In the eastern Democratic Republic of the Congo, Mr. Lom said that last week, IOM and its partners had relocated 967 families sheltering in three Goma schools to a displacement camp. The relocation of these people was facilitated by an information campaign that aid would no longer be delivered to the schools but to the displacement camps.

Finally, Mr. Lom said IOM had given an award to a teacher in New Jersey who with his high school students had raised $ 200,000 to help combat child trafficking in Ghana’s fishing industry.

Solomon Islands

In response to a question on the international response of the international community following the earthquake and tsunami in the Solomon Islands, Jens Laerke of the Office for the Coordination of Humanitarian Affairs (OCHA) said that 9 people were confirmed dead in the Solomon Islands following the earthquake, 3,500 were displaced, and 700 households were affected. The Solomon Islands Government had declared a state of disaster for Santa Cruz. The first relief supplies, which were moving with an assessment and medical team and personnel, had arrived in the affected province yesterday afternoon.

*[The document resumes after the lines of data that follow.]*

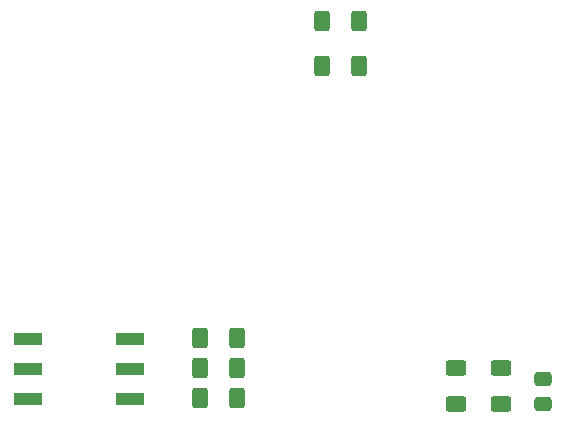
<source format=gtp>
G04 #@! TF.GenerationSoftware,KiCad,Pcbnew,8.0.1*
G04 #@! TF.CreationDate,2024-03-22T19:38:57+01:00*
G04 #@! TF.ProjectId,BikeCounter_SingleBoard,42696b65-436f-4756-9e74-65725f53696e,rev?*
G04 #@! TF.SameCoordinates,Original*
G04 #@! TF.FileFunction,Paste,Top*
G04 #@! TF.FilePolarity,Positive*
%FSLAX46Y46*%
G04 Gerber Fmt 4.6, Leading zero omitted, Abs format (unit mm)*
G04 Created by KiCad (PCBNEW 8.0.1) date 2024-03-22 19:38:57*
%MOMM*%
%LPD*%
G01*
G04 APERTURE LIST*
G04 Aperture macros list*
%AMRoundRect*
0 Rectangle with rounded corners*
0 $1 Rounding radius*
0 $2 $3 $4 $5 $6 $7 $8 $9 X,Y pos of 4 corners*
0 Add a 4 corners polygon primitive as box body*
4,1,4,$2,$3,$4,$5,$6,$7,$8,$9,$2,$3,0*
0 Add four circle primitives for the rounded corners*
1,1,$1+$1,$2,$3*
1,1,$1+$1,$4,$5*
1,1,$1+$1,$6,$7*
1,1,$1+$1,$8,$9*
0 Add four rect primitives between the rounded corners*
20,1,$1+$1,$2,$3,$4,$5,0*
20,1,$1+$1,$4,$5,$6,$7,0*
20,1,$1+$1,$6,$7,$8,$9,0*
20,1,$1+$1,$8,$9,$2,$3,0*%
G04 Aperture macros list end*
%ADD10RoundRect,0.250000X-0.400000X-0.625000X0.400000X-0.625000X0.400000X0.625000X-0.400000X0.625000X0*%
%ADD11RoundRect,0.250000X0.475000X-0.337500X0.475000X0.337500X-0.475000X0.337500X-0.475000X-0.337500X0*%
%ADD12RoundRect,0.250000X0.625000X-0.400000X0.625000X0.400000X-0.625000X0.400000X-0.625000X-0.400000X0*%
%ADD13R,2.440000X1.120000*%
G04 APERTURE END LIST*
D10*
X62000000Y-137000000D03*
X65100000Y-137000000D03*
X62000000Y-134460000D03*
X65100000Y-134460000D03*
D11*
X91016000Y-137512500D03*
X91016000Y-135437500D03*
D12*
X83650000Y-137562500D03*
X83650000Y-134462500D03*
X87460000Y-137562500D03*
X87460000Y-134462500D03*
D13*
X56000000Y-137080000D03*
X56000000Y-134540000D03*
X56000000Y-132000000D03*
X47390000Y-132000000D03*
X47390000Y-134540000D03*
X47390000Y-137080000D03*
D10*
X62000000Y-131920000D03*
X65100000Y-131920000D03*
X72322000Y-108890000D03*
X75422000Y-108890000D03*
X72322000Y-105080000D03*
X75422000Y-105080000D03*
M02*

</source>
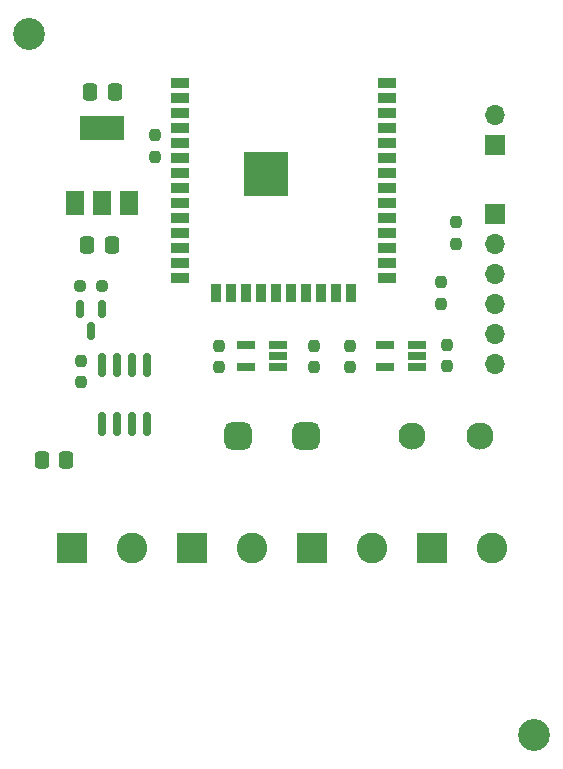
<source format=gts>
%TF.GenerationSoftware,KiCad,Pcbnew,7.0.1*%
%TF.CreationDate,2023-05-02T23:50:35+02:00*%
%TF.ProjectId,espilepsy,65737069-6c65-4707-9379-2e6b69636164,rev?*%
%TF.SameCoordinates,Original*%
%TF.FileFunction,Soldermask,Top*%
%TF.FilePolarity,Negative*%
%FSLAX46Y46*%
G04 Gerber Fmt 4.6, Leading zero omitted, Abs format (unit mm)*
G04 Created by KiCad (PCBNEW 7.0.1) date 2023-05-02 23:50:35*
%MOMM*%
%LPD*%
G01*
G04 APERTURE LIST*
G04 Aperture macros list*
%AMRoundRect*
0 Rectangle with rounded corners*
0 $1 Rounding radius*
0 $2 $3 $4 $5 $6 $7 $8 $9 X,Y pos of 4 corners*
0 Add a 4 corners polygon primitive as box body*
4,1,4,$2,$3,$4,$5,$6,$7,$8,$9,$2,$3,0*
0 Add four circle primitives for the rounded corners*
1,1,$1+$1,$2,$3*
1,1,$1+$1,$4,$5*
1,1,$1+$1,$6,$7*
1,1,$1+$1,$8,$9*
0 Add four rect primitives between the rounded corners*
20,1,$1+$1,$2,$3,$4,$5,0*
20,1,$1+$1,$4,$5,$6,$7,0*
20,1,$1+$1,$6,$7,$8,$9,0*
20,1,$1+$1,$8,$9,$2,$3,0*%
G04 Aperture macros list end*
%ADD10RoundRect,0.150000X-0.150000X0.587500X-0.150000X-0.587500X0.150000X-0.587500X0.150000X0.587500X0*%
%ADD11RoundRect,0.575000X-0.575000X-0.575000X0.575000X-0.575000X0.575000X0.575000X-0.575000X0.575000X0*%
%ADD12C,2.300000*%
%ADD13R,2.600000X2.600000*%
%ADD14C,2.600000*%
%ADD15RoundRect,0.237500X0.237500X-0.250000X0.237500X0.250000X-0.237500X0.250000X-0.237500X-0.250000X0*%
%ADD16RoundRect,0.250000X0.337500X0.475000X-0.337500X0.475000X-0.337500X-0.475000X0.337500X-0.475000X0*%
%ADD17C,2.700000*%
%ADD18RoundRect,0.237500X-0.237500X0.250000X-0.237500X-0.250000X0.237500X-0.250000X0.237500X0.250000X0*%
%ADD19R,1.500000X0.900000*%
%ADD20R,0.900000X1.500000*%
%ADD21C,0.600000*%
%ADD22R,3.800000X3.800000*%
%ADD23R,1.500000X2.000000*%
%ADD24R,3.800000X2.000000*%
%ADD25R,1.700000X1.700000*%
%ADD26O,1.700000X1.700000*%
%ADD27R,1.560000X0.650000*%
%ADD28RoundRect,0.237500X0.250000X0.237500X-0.250000X0.237500X-0.250000X-0.237500X0.250000X-0.237500X0*%
%ADD29RoundRect,0.150000X-0.150000X0.825000X-0.150000X-0.825000X0.150000X-0.825000X0.150000X0.825000X0*%
G04 APERTURE END LIST*
D10*
%TO.C,Q1*%
X57187500Y-77119000D03*
X55287500Y-77119000D03*
X56237500Y-78994000D03*
%TD*%
D11*
%TO.C,F1*%
X68655000Y-87884000D03*
X74455000Y-87884000D03*
D12*
X83355000Y-87884000D03*
X89155000Y-87884000D03*
%TD*%
D13*
%TO.C,J3*%
X64765000Y-97409000D03*
D14*
X69845000Y-97409000D03*
%TD*%
D15*
%TO.C,R9*%
X86360000Y-82009000D03*
X86360000Y-80184000D03*
%TD*%
D13*
%TO.C,J2*%
X54605000Y-97409000D03*
D14*
X59685000Y-97409000D03*
%TD*%
D15*
%TO.C,R8*%
X75057000Y-82089000D03*
X75057000Y-80264000D03*
%TD*%
D16*
%TO.C,C2*%
X57955000Y-71755000D03*
X55880000Y-71755000D03*
%TD*%
%TO.C,C1*%
X58209000Y-58801000D03*
X56134000Y-58801000D03*
%TD*%
D17*
%TO.C,H2*%
X93750000Y-113200000D03*
%TD*%
D18*
%TO.C,R7*%
X67056000Y-80264000D03*
X67056000Y-82089000D03*
%TD*%
D19*
%TO.C,U3*%
X63780000Y-58039000D03*
X63780000Y-59309000D03*
X63780000Y-60579000D03*
X63780000Y-61849000D03*
X63780000Y-63119000D03*
X63780000Y-64389000D03*
X63780000Y-65659000D03*
X63780000Y-66929000D03*
X63780000Y-68199000D03*
X63780000Y-69469000D03*
X63780000Y-70739000D03*
X63780000Y-72009000D03*
X63780000Y-73279000D03*
X63780000Y-74549000D03*
D20*
X66820000Y-75799000D03*
X68090000Y-75799000D03*
X69360000Y-75799000D03*
X70630000Y-75799000D03*
X71900000Y-75799000D03*
X73170000Y-75799000D03*
X74440000Y-75799000D03*
X75710000Y-75799000D03*
X76980000Y-75799000D03*
X78250000Y-75799000D03*
D19*
X81280000Y-74549000D03*
X81280000Y-73279000D03*
X81280000Y-72009000D03*
X81280000Y-70739000D03*
X81280000Y-69469000D03*
X81280000Y-68199000D03*
X81280000Y-66929000D03*
X81280000Y-65659000D03*
X81280000Y-64389000D03*
X81280000Y-63119000D03*
X81280000Y-61849000D03*
X81280000Y-60579000D03*
X81280000Y-59309000D03*
X81280000Y-58039000D03*
D21*
X69630000Y-65059000D03*
X69630000Y-66459000D03*
X70330000Y-64359000D03*
X70330000Y-65759000D03*
X70330000Y-67159000D03*
X71005000Y-65059000D03*
X71005000Y-66459000D03*
D22*
X71030000Y-65759000D03*
D21*
X71730000Y-64359000D03*
X71730000Y-65759000D03*
X71730000Y-67159000D03*
X72430000Y-65059000D03*
X72430000Y-66459000D03*
%TD*%
D23*
%TO.C,U1*%
X54850000Y-68149000D03*
X57150000Y-68149000D03*
D24*
X57150000Y-61849000D03*
D23*
X59450000Y-68149000D03*
%TD*%
D25*
%TO.C,J1*%
X90424000Y-69088000D03*
D26*
X90424000Y-71628000D03*
X90424000Y-74168000D03*
X90424000Y-76708000D03*
X90424000Y-79248000D03*
X90424000Y-81788000D03*
%TD*%
D27*
%TO.C,U4*%
X72042000Y-82089000D03*
X72042000Y-81139000D03*
X72042000Y-80189000D03*
X69342000Y-80189000D03*
X69342000Y-82089000D03*
%TD*%
D28*
%TO.C,R4*%
X57150000Y-75184000D03*
X55325000Y-75184000D03*
%TD*%
D15*
%TO.C,R5*%
X55372000Y-83359000D03*
X55372000Y-81534000D03*
%TD*%
D16*
%TO.C,C3*%
X54102000Y-89916000D03*
X52027000Y-89916000D03*
%TD*%
D13*
%TO.C,J5*%
X85090000Y-97409000D03*
D14*
X90170000Y-97409000D03*
%TD*%
D15*
%TO.C,R1*%
X61595000Y-64262000D03*
X61595000Y-62437000D03*
%TD*%
D27*
%TO.C,U2*%
X83820000Y-82084000D03*
X83820000Y-81134000D03*
X83820000Y-80184000D03*
X81120000Y-80184000D03*
X81120000Y-82084000D03*
%TD*%
D17*
%TO.C,H1*%
X51000000Y-53900000D03*
%TD*%
D18*
%TO.C,R10*%
X85852000Y-74883000D03*
X85852000Y-76708000D03*
%TD*%
D29*
%TO.C,Q2*%
X60960000Y-81918000D03*
X59690000Y-81918000D03*
X58420000Y-81918000D03*
X57150000Y-81918000D03*
X57150000Y-86868000D03*
X58420000Y-86868000D03*
X59690000Y-86868000D03*
X60960000Y-86868000D03*
%TD*%
D13*
%TO.C,J4*%
X74925000Y-97409000D03*
D14*
X80005000Y-97409000D03*
%TD*%
D25*
%TO.C,J6*%
X90424000Y-63246000D03*
D26*
X90424000Y-60706000D03*
%TD*%
D18*
%TO.C,R6*%
X78105000Y-80264000D03*
X78105000Y-82089000D03*
%TD*%
%TO.C,R11*%
X87122000Y-69803000D03*
X87122000Y-71628000D03*
%TD*%
M02*

</source>
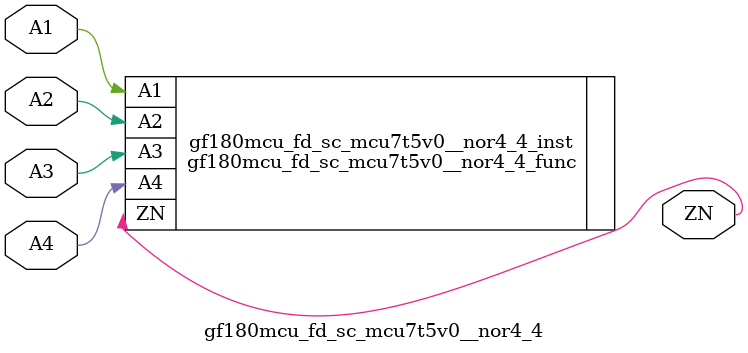
<source format=v>

module gf180mcu_fd_sc_mcu7t5v0__nor4_4( A4, A3, ZN, A2, A1 );
input A1, A2, A3, A4;
output ZN;

   `ifdef FUNCTIONAL  //  functional //

	gf180mcu_fd_sc_mcu7t5v0__nor4_4_func gf180mcu_fd_sc_mcu7t5v0__nor4_4_behav_inst(.A4(A4),.A3(A3),.ZN(ZN),.A2(A2),.A1(A1));

   `else

	gf180mcu_fd_sc_mcu7t5v0__nor4_4_func gf180mcu_fd_sc_mcu7t5v0__nor4_4_inst(.A4(A4),.A3(A3),.ZN(ZN),.A2(A2),.A1(A1));

	// spec_gates_begin


	// spec_gates_end



   specify

	// specify_block_begin

	// comb arc A1 --> ZN
	 (A1 => ZN) = (1.0,1.0);

	// comb arc A2 --> ZN
	 (A2 => ZN) = (1.0,1.0);

	// comb arc A3 --> ZN
	 (A3 => ZN) = (1.0,1.0);

	// comb arc A4 --> ZN
	 (A4 => ZN) = (1.0,1.0);

	// specify_block_end

   endspecify

   `endif

endmodule

</source>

Economic Commission for Europe

Jean Rodriguez of the Economic Commission for Europe (UNECE) said that on Monday 11 February the International Year of Water Cooperation 2013 would be launched in Paris by Irina Bokova, Director-General of UNESCO, and Michel Jarraud, Chair to UN-Water and Secretary-General of the World Meteorological Organization (WMO), with a high-level event. The European Commission for Europe would be represented by the Director of the Environment Division who would participate in two panels. The European Commission for Europe would be one of the major actors in the year because of the Convention on the Protection and Use of Transboundary Watercourses and International Lakes (the Water Convention). Journalists had already received the programme and other documentation.

Ms. Momal-Vanian said that the Information Service would send out the press release from UNESCO on the launch of the International Year of Water Cooperation 2013 as soon as possible.

Mr. Rodriguez said a meeting on transport and security of cargo by road would be discussed at a meeting at the Palais des Nations, Room VII on 15 February. Journalists had already received the documentation related to this meeting.